### WORK REQUEST
Exactly as written, output each of the lines below, with no images.

(Colored object listings)

┌────────

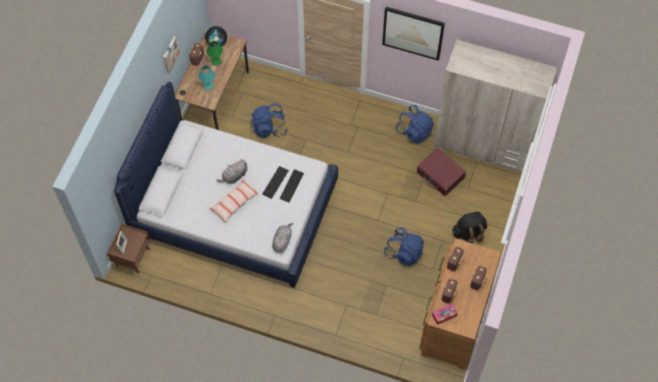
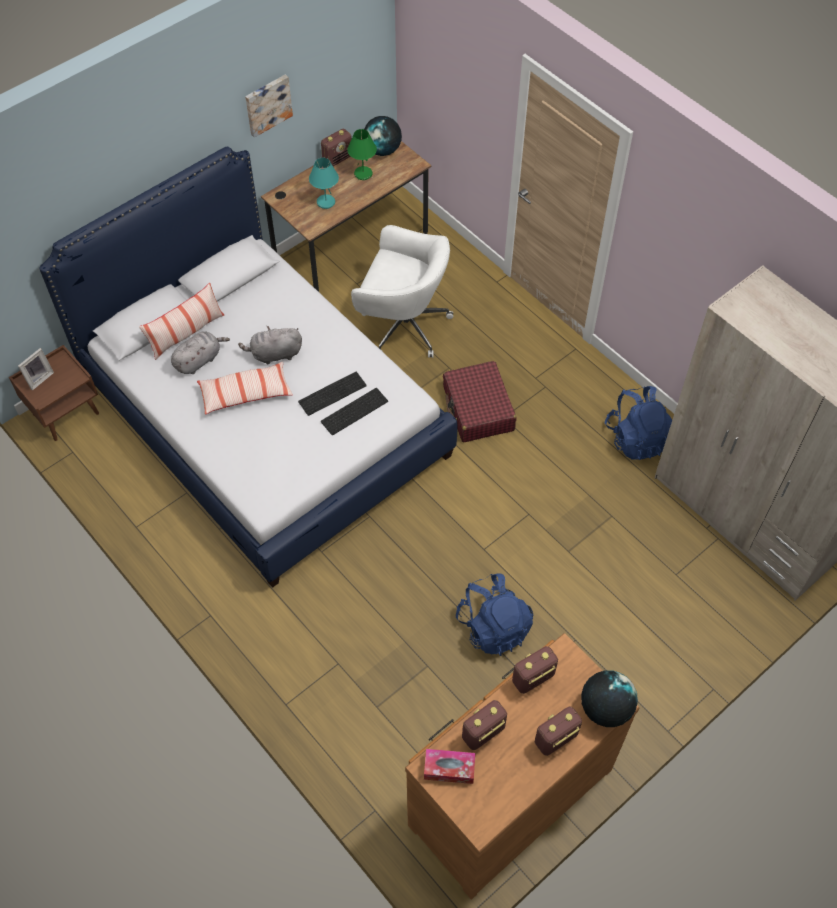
camera: 30 degrees right, 5 degrees down
blue backpack [251,103,287,138] -> white office chair [351,225,453,358]
grey plush toy [272,223,293,253] -> grey plush toy moved to [171,331,230,374]
picture [382,7,445,61] -> none
red suitcase [417,148,466,196] -> red suitcase moved to [443,361,516,442]
black backpack [452,212,487,244] -> none
none -> pillow [139,283,224,360]
none -> globe [581,670,638,727]

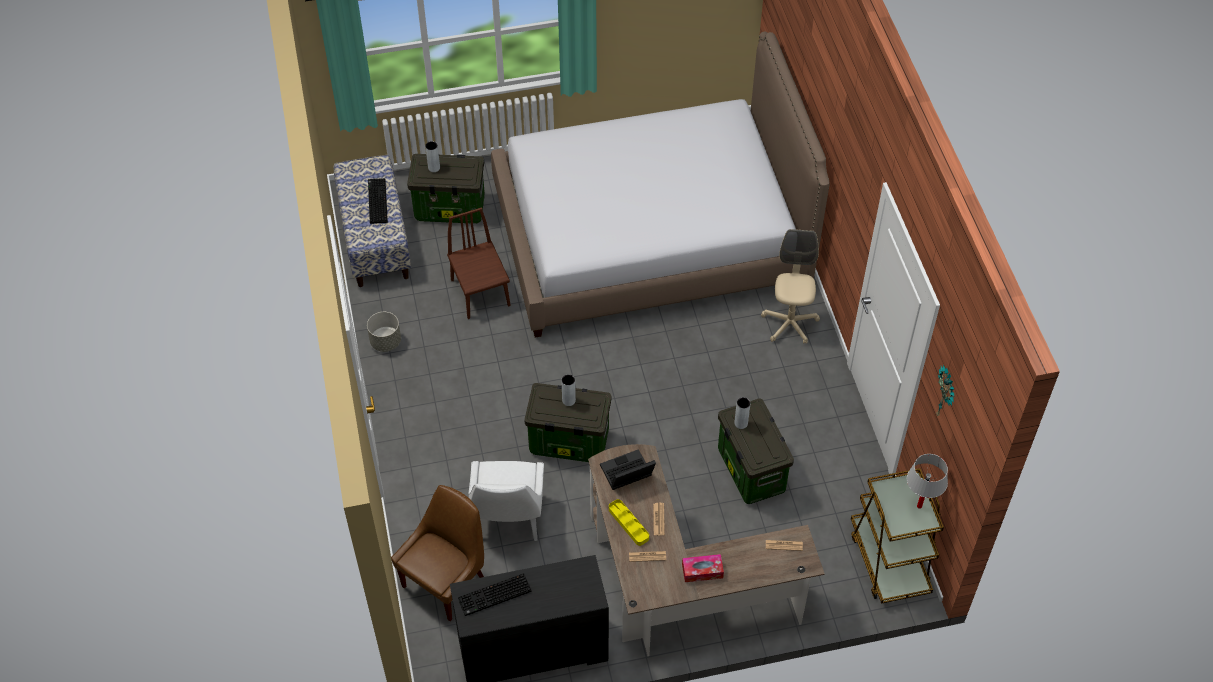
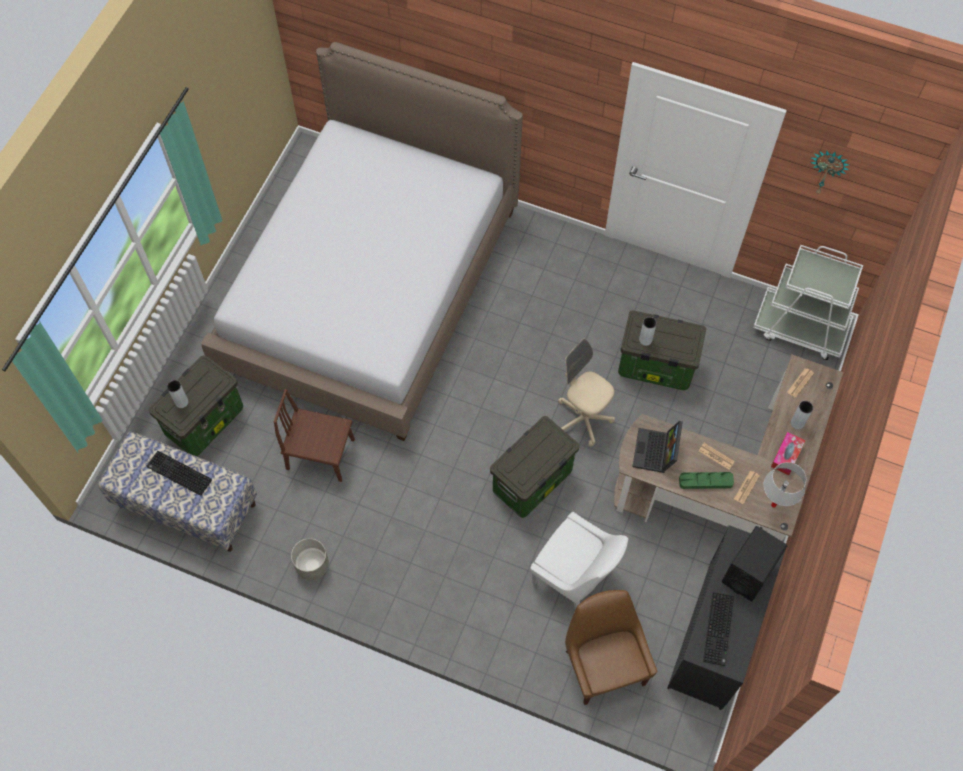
camera: 55 degrees left, 10 degrees up
grey vase [561,374,576,406] -> grey vase moved to [791,401,813,429]
yellow tray [609,499,649,546] -> green tray [679,472,734,489]
beige office chair [761,229,820,344] -> beige office chair moved to [558,339,615,446]
brown cart [851,468,944,604] -> white cart [753,245,863,360]
white table lamp [907,454,948,509] -> white table lamp moved to [763,462,806,508]
none -> black speaker [722,526,787,601]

└────────

### ANSWER AREA
camera: 30 degrees right, 5 degrees down
blue backpack [251,103,287,138] -> white office chair [351,225,453,358]
grey plush toy [272,223,293,253] -> grey plush toy moved to [171,331,230,374]
picture [382,7,445,61] -> none
red suitcase [417,148,466,196] -> red suitcase moved to [443,361,516,442]
black backpack [452,212,487,244] -> none
none -> pillow [139,283,224,360]
none -> globe [581,670,638,727]

camera: 55 degrees left, 10 degrees up
grey vase [561,374,576,406] -> grey vase moved to [791,401,813,429]
yellow tray [609,499,649,546] -> green tray [679,472,734,489]
beige office chair [761,229,820,344] -> beige office chair moved to [558,339,615,446]
brown cart [851,468,944,604] -> white cart [753,245,863,360]
white table lamp [907,454,948,509] -> white table lamp moved to [763,462,806,508]
none -> black speaker [722,526,787,601]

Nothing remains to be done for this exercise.